CS246 Projects

As part of class assignments, students will have to complete a set of programming projects.


We will assume that students are sufficiently proficient already with UNIX and have enough programming experience to use (or be willing to learn) the Java programming language proficiently. We expect the resources and links on the project pages will provide you with enough information to get you started even in case you are not familiar with either one. Since the projects are very important part of the final grade and will take a signficant amount of time, we strongly discourage students from taking this class unless they feel comfortable with these requirements.

System Setup

To help students set up the uniform environment for the class project, we will be using VirtualBox to run the Linux operating system in a virtual machine. VirtualBox allows a single machine to share resources and run multiple operating systems simultaneously. You will need to download the following files

and follow our VirtualBox setup instruction to install VirtualBox on your own machine.

The provided virtual machine image is based on Ubuntu 16.04, Oracle Java JDK 8, Gradle 4.1, ElasticSearch 5.6.2, and Mallet 2.0.8. If you have access to an equivalent machine that has Java JDK, ElasticSearch, and Mallet installed, you may use it instead of the virtual machine image. However, please note that we cannot provide support for systems other than the virtual machine image, and that your project MUST be runnable on the provided virtual machine. We will be using the virtual machine image for grading purposes, and if your submission does not work within this setup, you may get zero points. We cannot make any exceptions to your project schedule for problems incurred by using your own computing facilities.
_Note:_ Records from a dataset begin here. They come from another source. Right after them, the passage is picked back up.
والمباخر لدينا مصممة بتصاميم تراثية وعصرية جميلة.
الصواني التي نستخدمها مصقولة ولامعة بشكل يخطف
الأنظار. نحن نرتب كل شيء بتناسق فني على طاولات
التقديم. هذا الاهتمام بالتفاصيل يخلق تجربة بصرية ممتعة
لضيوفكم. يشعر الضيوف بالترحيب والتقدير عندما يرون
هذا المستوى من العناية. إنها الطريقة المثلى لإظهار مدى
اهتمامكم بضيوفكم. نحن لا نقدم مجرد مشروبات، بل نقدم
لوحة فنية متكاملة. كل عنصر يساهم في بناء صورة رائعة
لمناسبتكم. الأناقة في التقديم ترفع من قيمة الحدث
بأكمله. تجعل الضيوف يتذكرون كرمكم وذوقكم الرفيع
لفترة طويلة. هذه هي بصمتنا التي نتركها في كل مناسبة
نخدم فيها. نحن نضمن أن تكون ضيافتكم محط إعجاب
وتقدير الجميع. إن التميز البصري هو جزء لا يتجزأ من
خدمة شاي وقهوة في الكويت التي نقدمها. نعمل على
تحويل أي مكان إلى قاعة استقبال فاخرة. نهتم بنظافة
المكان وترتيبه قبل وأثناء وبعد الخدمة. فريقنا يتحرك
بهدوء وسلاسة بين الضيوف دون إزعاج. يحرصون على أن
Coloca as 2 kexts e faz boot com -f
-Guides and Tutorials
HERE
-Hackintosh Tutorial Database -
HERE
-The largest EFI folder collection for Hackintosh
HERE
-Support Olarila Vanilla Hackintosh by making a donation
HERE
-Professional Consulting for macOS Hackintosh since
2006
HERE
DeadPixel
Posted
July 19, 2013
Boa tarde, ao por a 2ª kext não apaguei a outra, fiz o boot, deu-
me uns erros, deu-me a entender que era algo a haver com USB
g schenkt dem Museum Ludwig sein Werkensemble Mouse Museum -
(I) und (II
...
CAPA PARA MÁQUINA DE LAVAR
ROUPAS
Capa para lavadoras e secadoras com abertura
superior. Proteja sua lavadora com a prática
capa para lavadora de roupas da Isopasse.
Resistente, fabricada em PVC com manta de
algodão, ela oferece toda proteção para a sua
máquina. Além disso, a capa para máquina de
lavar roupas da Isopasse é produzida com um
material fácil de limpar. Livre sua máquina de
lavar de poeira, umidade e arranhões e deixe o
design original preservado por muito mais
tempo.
The programming project consists of four submissions. In the first two projects, students will learn how to use and customize ElasticSearch, a widely-popular open-source search engine to provide quick and effective search on a small Wikpedia dataset. In the third project, students will build a simple spell checker that detects any potential misspelling and suggests a correction. In the last project, students will use Mallet, an open-source text mining engine, to analyize a text corpus using LDA, a highly-effective unsupervised topic model.

Late Submissions

We strongly encourage students to submit their work on time, but we do take late submissions. If your submission is late by one day, you will get 20% penalty. If your submission is late by two days, you will get 50% penalty. We do not take any submission two days after the deadline.